Os israelitas tiveram uma origem bem diferente da que está na Bíblia. Os do Livro Sagrado eram uma família quando vieram de Canaã, certo? No cativeiro, eles se multiplicaram, tornando uma nação de fato. Os da vida real, não.
Além de nunca terem migrado para o Egito, sua história não foi como uma família, mas como várias tribos nômades. Eles pastoreavam nas montanhas de Canaã, dormiam em tendas, e viviam de vender carne e leite para as cidades-estado do lugar. Os povos vizinhos se referiam a esses nômades às vezes como “shasu”, às vezes como “apiru” esse pode ter dada origem ao termo “hebreu” que mais tarde designaria o grupo étnico ao qual essas tribos pertenciam.
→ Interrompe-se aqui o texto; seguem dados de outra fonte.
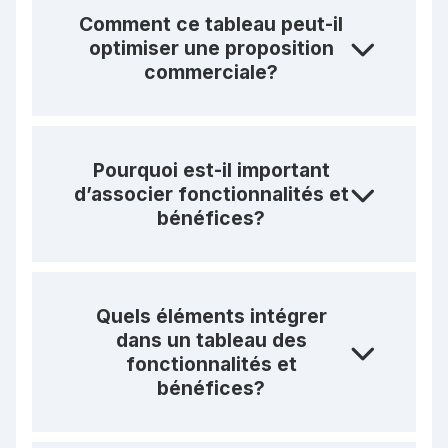
Comment ce tableau peut-il
optimiser une proposition
commerciale?
Pourquoi est-il important
d’associer fonctionnalités et
bénéfices?
Quels éléments intégrer
dans un tableau des
fonctionnalités et
bénéfices?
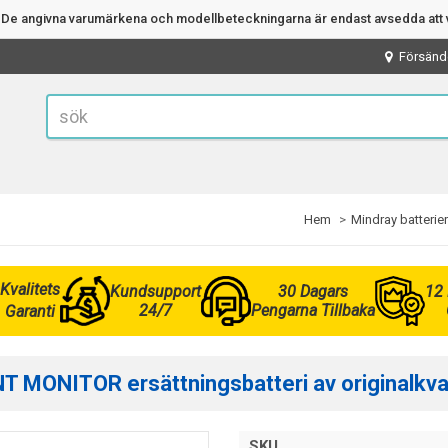
n. De angivna varumärkena och modellbeteckningarna är endast avsedda att v
Försänd
Hem
Mindray batterier
Kvalitets
Kundsupport
30 Dagars
12
24/7
Pengarna Tillbaka
Garanti
 MONITOR ersättningsbatteri av originalkva
SKU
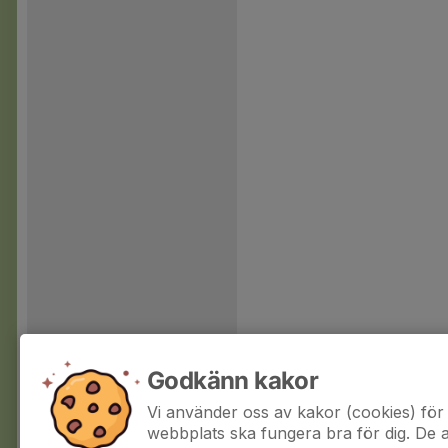
Godkänn kakor
Vi använder oss av kakor (cookies) för 
webbplats ska fungera bra för dig. De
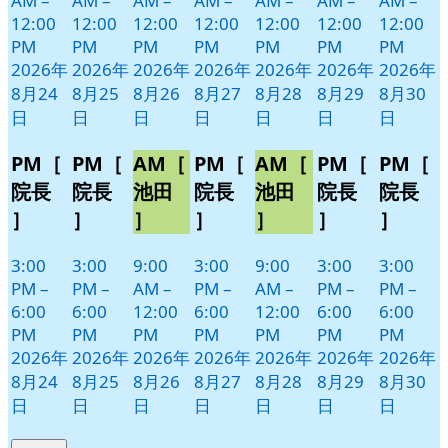
AM
–
AM
–
AM
–
AM
–
AM
–
AM
–
AM
–
12:00
12:00
12:00
12:00
12:00
12:00
12:00
PM
PM
PM
PM
PM
PM
PM
2026年
2026年
2026年
2026年
2026年
2026年
2026年
8月24
8月25
8月26
8月27
8月28
8月29
8月30
日
日
日
日
日
日
日
PM［
PM［
AM［
PM［
AM［
PM［
PM［
院長
院長
池田
院長
池田
院長
院長
］
］
］
］
］
］
］
3:00
3:00
9:00
3:00
9:00
3:00
3:00
PM
–
PM
–
AM
–
PM
–
AM
–
PM
–
PM
–
6:00
6:00
12:00
6:00
12:00
6:00
6:00
PM
PM
PM
PM
PM
PM
PM
2026年
2026年
2026年
2026年
2026年
2026年
2026年
8月24
8月25
8月26
8月27
8月28
8月29
8月30
日
日
日
日
日
日
日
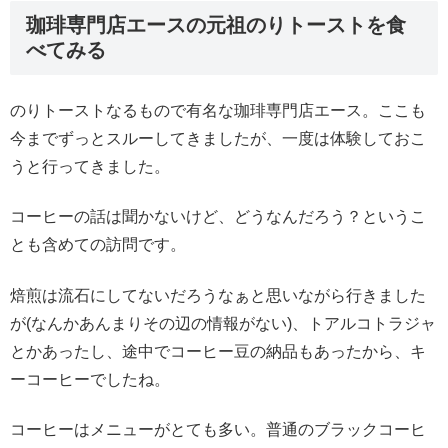
珈琲専門店エースの元祖のりトーストを食
べてみる
のりトーストなるもので有名な珈琲専門店エース。ここも
今までずっとスルーしてきましたが、一度は体験しておこ
うと行ってきました。
コーヒーの話は聞かないけど、どうなんだろう？というこ
とも含めての訪問です。
焙煎は流石にしてないだろうなぁと思いながら行きました
が(なんかあんまりその辺の情報がない)、トアルコトラジャ
とかあったし、途中でコーヒー豆の納品もあったから、キ
ーコーヒーでしたね。
コーヒーはメニューがとても多い。普通のブラックコーヒ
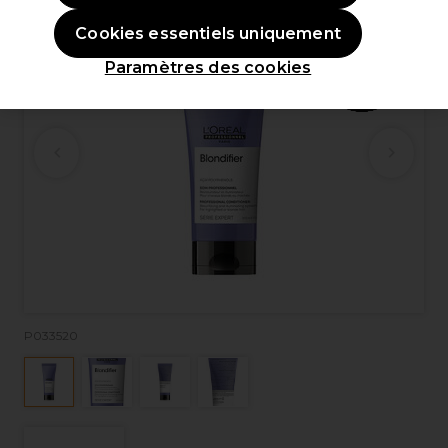
Cookies essentiels uniquement
Paramètres des cookies
P033520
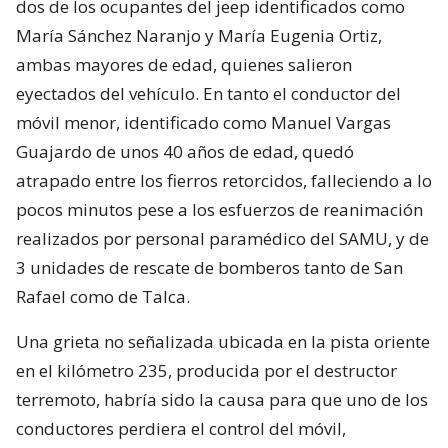
dos de los ocupantes del jeep identificados como
María Sánchez Naranjo y María Eugenia Ortiz,
ambas mayores de edad, quienes salieron
eyectados del vehículo. En tanto el conductor del
móvil menor, identificado como Manuel Vargas
Guajardo de unos 40 años de edad, quedó
atrapado entre los fierros retorcidos, falleciendo a lo
pocos minutos pese a los esfuerzos de reanimación
realizados por personal paramédico del SAMU, y de
3 unidades de rescate de bomberos tanto de San
Rafael como de Talca.
Una grieta no señalizada ubicada en la pista oriente
en el kilómetro 235, producida por el destructor
terremoto, habría sido la causa para que uno de los
conductores perdiera el control del móvil,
Por que dá para desejar que os 400 anos no Egito e a história do Êxodo sejam um mito? Primeiro, pela magnitude do evento. A Bíblia diz que 2 milhões de hebreus fugiram do Egito o equivalente a 3% da população mundial da época, estimado em 70 milhões de almas. Alguma coisa ao fato de os egípcios terem deixado sua história muito bem registrada. E não existe nada sobre essa eventual fuga. A única inscrição egípcia da Idade do Bronze que menciona a palavra “Israel” diz justamente que eles eram um povo de Canaã.
Com a seca, esses nós tinham um problema. Os pastores israelitas vendiam carne de seus cabritos e leite de suas cabras para as cidades cananeias, em troca de grãos. Mas ei: a produção agrícola não tinha ido para o espaço? Pois é.
“Agora as comunidades das terras baixas não tinham mais como suprir grãos, então eles tiveram de se assentar”, disse o arqueólogo Israel Finkelstein. A vida tinha dado um limão para os israelitas, mas eles produziram uma limonada. Deram um jeito de plantar suas hortas, levantaram casas, formaram suas primeiras vilas. E, quando a segurança acabou, estavam engajados para montar uma nação de verdade, com fronteiras, cidades, exército.
Só tem um detalhe. Esses primeiros israelitas não acreditaram em Deus. Não há Deus da Bíblia. Eles cultuavam as mesmas divindades dos seus vizinhos cananeus: Baal, Asherá e, acima de todos, El, o Altíssimo.
O próprio nome do grupo carregava, e ainda carrega, o nome de “El”. “Israel”, segundo especialistas em hebraico antigo, quer dizer algo como “Sob o comando de El”, o que faz sentido para um grupo de pastores nômades que ainda não tinha se solidificado como uma nação – e que não tinha um soberano.
El era o chefe do panteão cananeu, uma divisão privada. O Deus hebreu com “D” maiúsculo, que seria adotado mais tarde, é outra entidade: Javé. Só que Javé ainda não existia no mundo israelita. De onde ele viria, então?
Uma vez ali, como vimos aqui, eles assumiram o comando da religião. E transformaram os hebreus em seguidores de Javé – extirpando El e os outros deuses cananeus das religiosas israelenses. “Os hebreus puderam ter inventado que Javé era filho de El, ou algo assim. Mas não: por algum motivo, preferimos assumir que os dois eram a mesma entidade”, diz Friedman.
E assim ficou na Bíblia: deus é chamado alternadamente de “El” (ou Elohim, uma derivação) e de “Javé” no Livro Sagrado. Mas essa dupla personalidade divina acontece só até a primeira conversa de Deus com Moisés. O Senhor diz a ele que seu nome é Javé, e ponto final. E é assim que Deus segue sendo chamado no restante da Bíblia. Pela teoria de Friedman, essa linha do tempo do Livro Sagrado (escrita séculos mais tarde dos eventos que descrevemos aqui) reflete o fato de que os israelenses só passaram a conhecer Javé depois da chegada dos levitas.
Levitas que, mais tarde, fariam as leis que estão no Velho Testamento – e que vão bem mais longe do que os Dez Mandamentos. O código legal dos hebreus tem 613 leis.
No fundo, as levitas se tornaram os organizadores da nova nação, que daria origem aos reinos de Israel e Judá. Uma nação que começou pequena, pastoril, sempre espremida entre grandes potências. Com todos os ingredientes para se tornar irrelevante. Mas que pude contar histórias extraordinárias, e, com elas, criou o monoteísmo.